Mario Giacomelli, Dichter der Bilder. Reise in seine Vision der Welt

„Das fotografische Bild entsteht aus dem, was das Wort in mir geschaffen hat.“ Und weiter: „Ich sehe die Bilder des Dichters, aber dann suche ich nach neuen Emotionen.“ Es ist schwierig, die künstlerische Vielseitigkeit von Mario Giacomelli , „Fotograf und Dichter“, mit nur einem Adjektiv zu beschreiben. Er ist mit über dreihundert Fotos im Palazzo Reale (bis 7. September) und gleichzeitig auch im Palazzo delle Esposizioni in Rom ausgestellt.
Eine Hommage anlässlich seines hundertsten Geburtstags , um den großen Meister der italienischen Fotografie zu feiern, erklären die Kuratoren Bartolomeo Pietromarchi und Katiuscia Biondi Giacomelli, Marios Enkelin. Dabei geht es ganz bewusst darum, an zwei Orten „in die Facetten seines Werks einzutauchen und so einerseits (in der Ausstellung in Rom) seine Nähe zur künstlerischen Forschung seiner Zeit von den 1950er Jahren bis heute zu zeigen, und andererseits (in Mailand) seine zentrale Beziehung zum Wort, zur Poesie“. Er verwendet die Fotografie, „aber nicht die Gesetze der Fotografie, er stellt ihre Sprache völlig auf den Kopf, er schafft eine neue, er behandelt die Fotografie, als wäre sie Malerei“, sagt Katiuscia Giacomelli.
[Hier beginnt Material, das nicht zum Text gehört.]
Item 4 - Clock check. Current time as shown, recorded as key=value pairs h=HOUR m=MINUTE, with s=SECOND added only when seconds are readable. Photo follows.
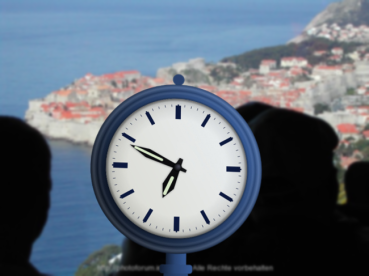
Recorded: h=6 m=49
Hier kann das Publikum Giacomelli nicht nur als Fotografen, sondern auch als Künstler entdecken, als zentrale Figur im künstlerischen und kulturellen Panorama des 20. Jahrhunderts, der in der Lage war, eine Brücke zwischen Fotografie, Malerei, Poesie und Skulptur zu schlagen und eine Vision zu demonstrieren, die weiterhin neue Generationen von Künstlern und Beobachtern inspiriert. Giacomelli, der gegen den Strom kämpfte und seinen Anfängen bis zum Ende treu blieb und kein Modeliebhaber war, wird immer in seinem Senigallia bleiben.
In der Ausstellung werden die Besucher sofort die berühmtesten Fotografien wiedererkennen, jene Aufnahmen aus der Serie Io non ho mani che mi accarezzino il volto (Ich habe keine Hände, die mein Gesicht streicheln) (1961/63), die von der Poesie von Pater David Maria Turoldo inspiriert ist und deren Titel zum visuellen und konzeptionellen Sinnbild eines intensiven und zeitlosen Werks wird. Die Bilder der jungen Seminaristen, schwebend zwischen Unschuld und Unruhe, Bewegung und Kontemplation, verwandeln den Alltag in einen Tanz zwischen dem Weltlichen und dem Geistlichen.
Darauf folgt ein Raum, der das Thema Liebe zelebriert, wo die von den Versen Vincenzo Cardarellis inspirierte Passato -Reihe mit der aus den Anregungen von Caroline Branson aus Spoon River von Edgar Lee Master entstandenen Reihe kombiniert wird. Die Ausstellung ist sehr reichhaltig. Anschließend wird die Zusammenarbeit mit dem Dichter Francesco Permunian gefeiert. Giacomelli konstruiert einen visuellen Kontrapunkt zu den Gedichten „I Have a Full Head, Mom“ (1994/95) und „The Theatre of Snow“ (1984/86).
Die Bilder werden zu Echos der Worte, in einem Dialog zwischen Versen und Fotografie, zwischen Traum und Wirklichkeit. Die Ausstellung endet mit zwei Werken aus seiner Reifezeit, Ausdruck einer zunehmend essentiellen und tiefgründigen Kunst: Ninna nanna (1985/87), inspiriert von Leonie Adams, und Felicità arrivato, si cammina (1986/88), entstanden aus den Versen von Eugenio Montale. Hier erreicht Giacomellis Sprache eine maximale Synthese und verwandelt die Fotografie in reine poetische Emotion, „einen letzten, intensiven Blick auf das Geheimnis des Lebens“.